Miel con limón. Es el truco de las abuelas por excelencia. La miel y el limón contribuyen a calmar la garganta. Te lo puedes tomar en ayunas o después de una comida.

Zumo de naranja. La vitamina C es una de las mejores para luchar contra los resfriados que vienen como consecuencia de los hinchazones de garganta.

Té de menta. La menta también contribuye a abrir las vías respiratorias y a que te sientas menos congestionado. Si a ello le sumas que con la miel te vas a sentir mejor este es un buen truco.

Alimentos calientes. Son el remedio más rápido y fácil. Aunque sea verano un café bien caliente o una sopa (depende si te lo tomas para desayunar o para cenar).

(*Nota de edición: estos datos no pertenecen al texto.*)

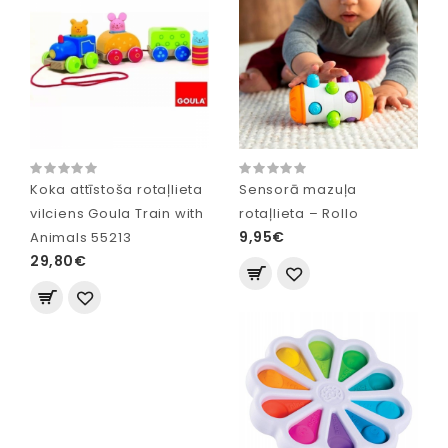
Koka attīstoša rotaļlieta
Sensorā mazuļa
vilciens Goula Train with
rotaļlieta – Rollo
9,95€
Animals 55213
29,80€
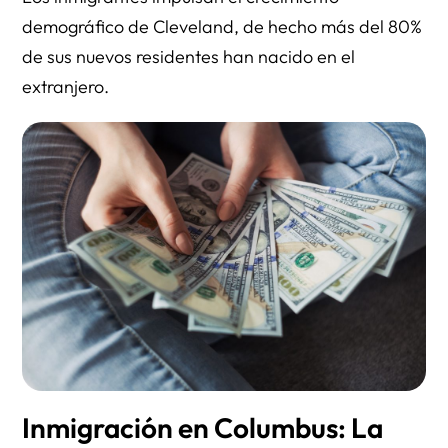
demográfico de Cleveland, de hecho más del 80%
de sus nuevos residentes han nacido en el
extranjero.
Inmigración en Columbus: La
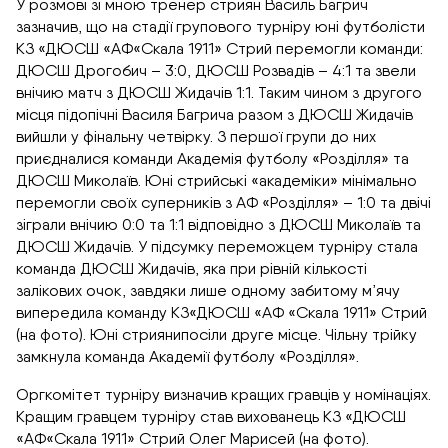
У розмові зі мною тренер стриян Василь Багрич
зазначив, що на стадії групового турніру юні футболісти
КЗ «ДЮСШ «АФ«Скала 1911» Стрий перемогли команди:
ДЮСШ Дрогобич – 3:0, ДЮСШ Розвадів – 4:1 та звели
внічию матч з ДЮСШ Жидачів 1:1. Таким чином з другого
місця підопічні Василя Багрича разом з ДЮСШ Жидачів
вийшли у фінальну четвірку. З першої групи до них
приєдналися команди Академія футболу «Розділля» та
ДЮСШ Миколаїв. Юні стрийські «академіки» мінімально
перемогли своїх суперників з АФ «Розділля» – 1:0 та двічі
зіграли внічию 0:0 та 1:1 відповідно з ДЮСШ Миколаїв та
ДЮСШ Жидачів. У підсумку переможцем турніру стала
команда ДЮСШ Жидачів, яка при рівній кількості
залікових очок, завдяки лише одному забитому м’ячу
випередила команду КЗ«ДЮСШ «АФ «Скала 1911» Стрий
(на фото). Юні стриянипосіли друге місце. Чільну трійку
замкнула команда Академії футболу «Розділля».
Оргкомітет турніру визначив кращих гравців у номінаціях.
Кращим гравцем турніру став вихованець КЗ «ДЮСШ
«АФ«Скала 1911» Стрий Олег Марисей (на фото).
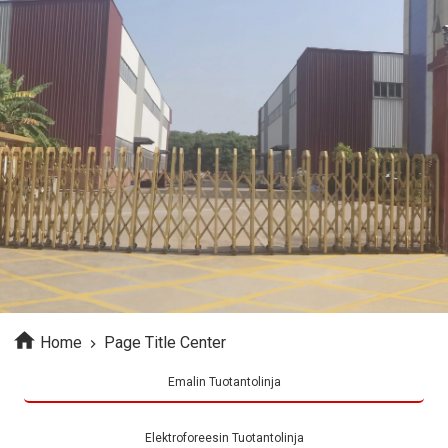
Home
Page Title Center
Emalin Tuotantolinja
Elektroforeesin Tuotantolinja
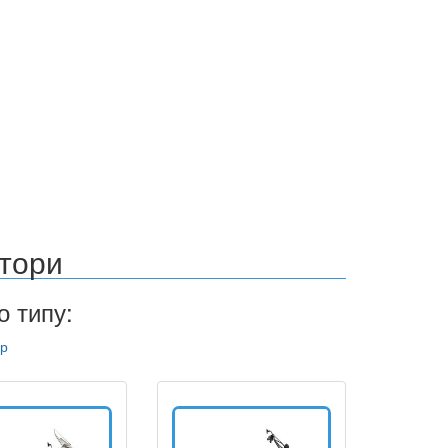
тори
о типу:
ер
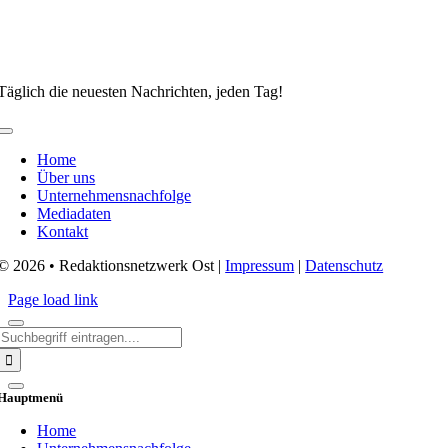
Täglich die neuesten Nachrichten, jeden Tag!
Toggle
Navigation
Home
Über uns
Unternehmensnachfolge
Mediadaten
Kontakt
© 2026 • Redaktionsnetzwerk Ost |
Impressum
|
Datenschutz
Page load link
Search
for:
Hauptmenü
Home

Gárgaras con agua salada. Muchos naturistas afirman que les funciona. Echa una cucharada de sal en el agua y haz gárgaras. Puedes probar a hacerlo por la mañana y por la noche hasta que notes los primeros resultados.

Cuando ir al médico

Un dolor de garganta no es, a priori, una razón para ir a un médico o utilizar un servicio de urgencias de un hospital. Sólo debes ir al médico si te encuentras excesivamente mal o si te ha subido la fiebre, eso sería una señal de que hay una infección.

Recuerda que tampoco conviene abusar de los medicamentos. Cuantas más pastillas utilices menos efecto te van a hacer cuando lo necesites de verdad. Además es importante que evites las bebidas frías. Puede empeorar tu estado de salud.